Те, кто умели делать всё целиком, не испытывали интереса, будучи полностью поглощёнными своим делом. Те же, кто мог сделать лицо, отчего-то не делали всего остального и было их немало. Скульптор недоумевал: как они живут, как добывают себе пропитание? Никто ведь не покупает одни только лица. Можно ли выразить себя одним только лицом? Наверное можно, но часто казалось, что это просто не интересовало их.

Как бы то ни было, перед скульптором стояло несколько новых, крупных безликих статуй и ещё большая, чем сами статуи, задача дать им взгляд, улыбки или гримасы, эмоции. Он обратился к одному из тех, кто делал только лица. Они обсудили дело и тот ответил: “послезавтра”. Через день ответ снова был тем же: “послезавтра”. Скульптор, подкрепляемый верой и надеждой, ждал. На пятый раз он снова услышал “послезавтра” и терпения у него поубавилось. Он обратил к другому. Разговор на этот раз был совершенно иным и скульптору показалось, что может быть теперь всё пойдёт иначе, но и в этом случае он услышал “послезавтра” пять раз. В третий раз веры и надежды стало куда меньше, не говоря уже о терпении, так что скульптор сразу был готов услышать очередное “послезавтра” и потому обращался одновременно к нескольким.

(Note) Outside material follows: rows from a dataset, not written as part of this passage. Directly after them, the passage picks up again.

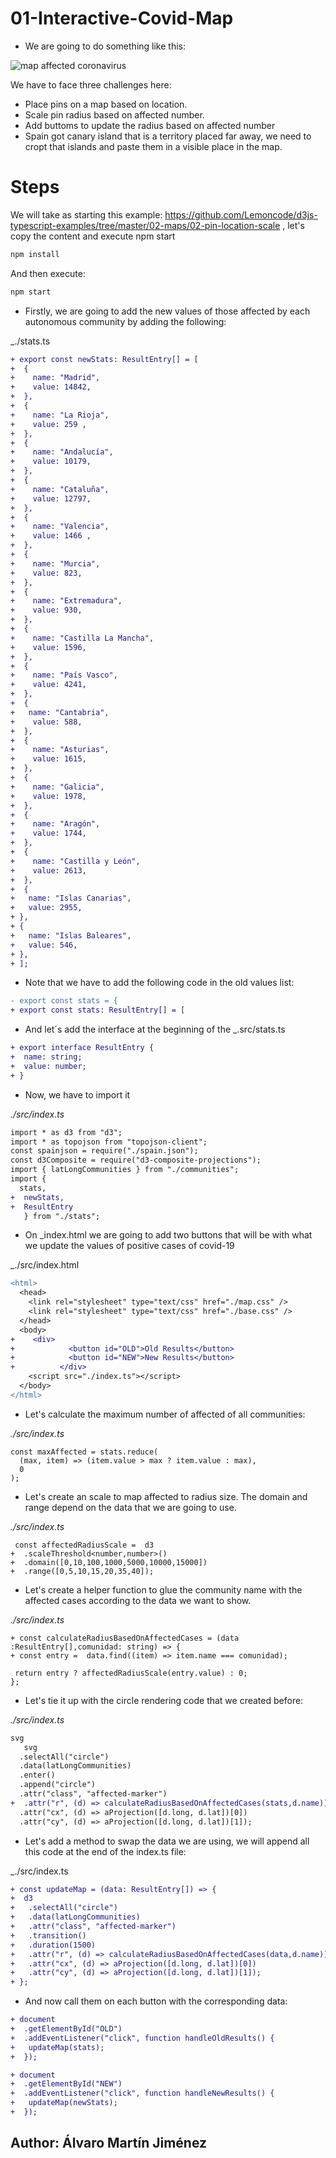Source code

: # 01-Interactive-Covid-Map

- We are going to do something like this:

![map affected coronavirus](./content/gif.gif "affected coronavirus")


We have to face three challenges here:

- Place pins on a map based on location.
- Scale pin radius based on affected number.
- Add buttoms to update the radius based on affected number
- Spain got canary island that is a territory placed far away, we need to cropt that islands and paste them in a visible
  place in the map.

# Steps

We will take as starting this example: https://github.com/Lemoncode/d3js-typescript-examples/tree/master/02-maps/02-pin-location-scale , let's copy the content and execute npm start
```bash
npm install
```
And then execute:
```bash
npm start
```

- Firstly, we are going to add the new values of those affected by each autonomous community by adding the following:

_./stats.ts

```diff
+ export const newStats: ResultEntry[] = [
+  {
+    name: "Madrid",
+    value: 14842,
+  },
+  {
+    name: "La Rioja",
+    value: 259 ,
+  },
+  {
+    name: "Andalucía",
+    value: 10179,
+  },
+  {
+    name: "Cataluña",
+    value: 12797,
+  },
+  {
+    name: "Valencia",
+    value: 1466 ,
+  },
+  {
+    name: "Murcia",
+    value: 823,
+  },
+  {
+    name: "Extremadura",
+    value: 930,
+  },
+  {
+    name: "Castilla La Mancha",
+    value: 1596,
+  },
+  {
+    name: "País Vasco",
+    value: 4241,
+  },
+  {
+   name: "Cantabria",
+    value: 588,
+  },
+  {
+    name: "Asturias",
+    value: 1615,
+  },
+  {
+    name: "Galicia",
+    value: 1978,
+  },
+  {
+    name: "Aragón",
+    value: 1744,
+  },
+  {
+    name: "Castilla y León",
+    value: 2613,
+  },
+  {
+   name: "Islas Canarias",
+   value: 2955,
+ },
+ {
+   name: "Islas Baleares",
+   value: 546,
+ },
+ ];
```

- Note that we have to add the following code in the old values list:
```diff
- export const stats = {
+ export const stats: ResultEntry[] = [
 ``` 

- And let´s add the interface at the beginning of the _.src/stats.ts

```diff
+ export interface ResultEntry {
+  name: string;
+  value: number;
+ }
```

- Now, we have to import it

_./src/index.ts_

```diff
import * as d3 from "d3";
import * as topojson from "topojson-client";
const spainjson = require("./spain.json");
const d3Composite = require("d3-composite-projections");
import { latLongCommunities } from "./communities";
import { 
  stats,
+  newStats,
+  ResultEntry
   } from "./stats";
```

- On _index.html we are going to add two buttons that will be with what we update the values of positive cases of covid-19

_./src/index.html

```diff
<html>
  <head>
    <link rel="stylesheet" type="text/css" href="./map.css" />
    <link rel="stylesheet" type="text/css" href="./base.css" />
  </head>
  <body>
+    <div>
+            <button id="OLD">Old Results</button>
+            <button id="NEW">New Results</button>
+          </div>
    <script src="./index.ts"></script>
  </body>
</html>
```

- Let's calculate the maximum number of affected of all communities:

_./src/index.ts_

```dif
const maxAffected = stats.reduce(
  (max, item) => (item.value > max ? item.value : max),
  0
);
```

- Let's create an scale to map affected to radius size. The domain and range depend on the data that we are going to use.

_./src/index.ts_

```dif
 const affectedRadiusScale =  d3
+  .scaleThreshold<number,number>()
+  .domain([0,10,100,1000,5000,10000,15000])
+  .range([0,5,10,15,20,35,40]);
```

- Let's create a helper function to glue the community name with the affected cases according to the data we want to show.

_./src/index.ts_

```dif
+ const calculateRadiusBasedOnAffectedCases = (data :ResultEntry[],comunidad: string) => {
+ const entry =  data.find((item) => item.name === comunidad);
  
 return entry ? affectedRadiusScale(entry.value) : 0;
};
```
- Let's tie it up with the circle rendering code that we created before:

_./src/index.ts_

```diff
svg
   svg
  .selectAll("circle")
  .data(latLongCommunities)
  .enter()
  .append("circle")
  .attr("class", "affected-marker")
+  .attr("r", (d) => calculateRadiusBasedOnAffectedCases(stats,d.name))
  .attr("cx", (d) => aProjection([d.long, d.lat])[0])
  .attr("cy", (d) => aProjection([d.long, d.lat])[1]);
```

- Let's add a method to swap the data we are using, we will append all this code at the end of the index.ts file:

_./src/index.ts

```diff
+ const updateMap = (data: ResultEntry[]) => {
+  d3
+   .selectAll("circle")
+   .data(latLongCommunities)
+   .attr("class", "affected-marker")
+   .transition()
+   .duration(1500)
+   .attr("r", (d) => calculateRadiusBasedOnAffectedCases(data,d.name))
+   .attr("cx", (d) => aProjection([d.long, d.lat])[0])
+   .attr("cy", (d) => aProjection([d.long, d.lat])[1]);
+ };
```
- And now call them on each button with the corresponding data:

```diff
+ document
+  .getElementById("OLD")
+  .addEventListener("click", function handleOldResults() {
+   updateMap(stats);
+  });

+ document
+  .getElementById("NEW")
+  .addEventListener("click", function handleNewResults() {
+   updateMap(newStats);
+  });
```

## Author: Álvaro Martín Jiménez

Ожидая, он ходил кругами по студии, разглядывая собственные работы. Иногда замечал и правил огрехи, иногда просто сдувал с них пыль. “Послезавтра-послезавтра-послезавтра”. Двадцать пять с половиной, полтора, пятнадцать и ещё три раза услышал он это слово. Ровно столько мелких морщин проступило на его лице. Сейчас они были еле-еле заметны и то только когда скульптор хмурился. А ведь прошёл всего-то год!

Скульптор вспоминал те ранние скульптуры с их демоническим видом, в очередной раз от безнадёжности пытаясь поверить, что были они не так уж плохи, и понять что-то, чего не удавалось прежде. И он понял, сосчитав свои морщины. Понял, вспомнив какими помятыми становились люди, которым довелось слишком долго смотреть на те его работы. Он понял что-то о всех тех, к кому он обращался. Ведь никто из них не был скульптором. Так чем же они питались?

Самой большой ошибкой скульптора было не потраченное им время. Уже давно он был голоден, но, сверх того, будто бы питались им самим. Демоны ели его и съедали его совсем не бесконечное время, медленно лишая жизни, отвлекая разговорами и ожиданием такого близкого “послезавтра”. Самой большой его ошибкой стала попытка лишить их пропитания.

Останки его лежали в студии, в круге из пяти статуй без лиц. Всё вокруг покрылось пылью — никто не тревожил это место. Даже дети не совались. Они рассказывали друг другу страшилку о том, как человек попал в круг из пяти скульптур без лиц и не смог из него выбраться. Рассказывали, но никогда не совались внутрь, разве что поглядывая через окно и тут же с криками убегая подальше.